-------- PROVIDED DATA

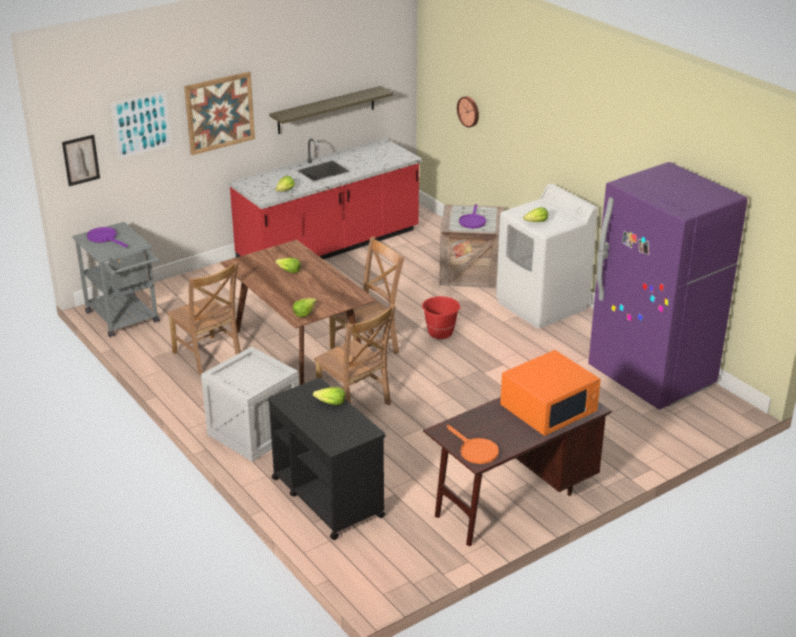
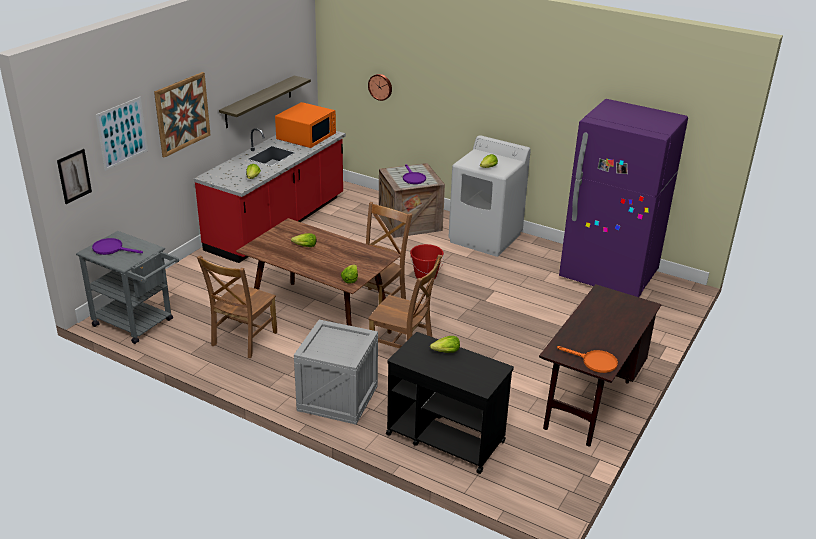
camera: 25 degrees left, 0 degrees up
brown chair [167,261,241,375] -> brown chair turned 90 degrees clockwise [197,256,277,358]
orange microwave [500,350,601,436] -> orange microwave moved to [275,102,336,148]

----------------

When you retype the data above, match every line exactly and leave the pictures behind.

camera: 25 degrees left, 0 degrees up
brown chair [167,261,241,375] -> brown chair turned 90 degrees clockwise [197,256,277,358]
orange microwave [500,350,601,436] -> orange microwave moved to [275,102,336,148]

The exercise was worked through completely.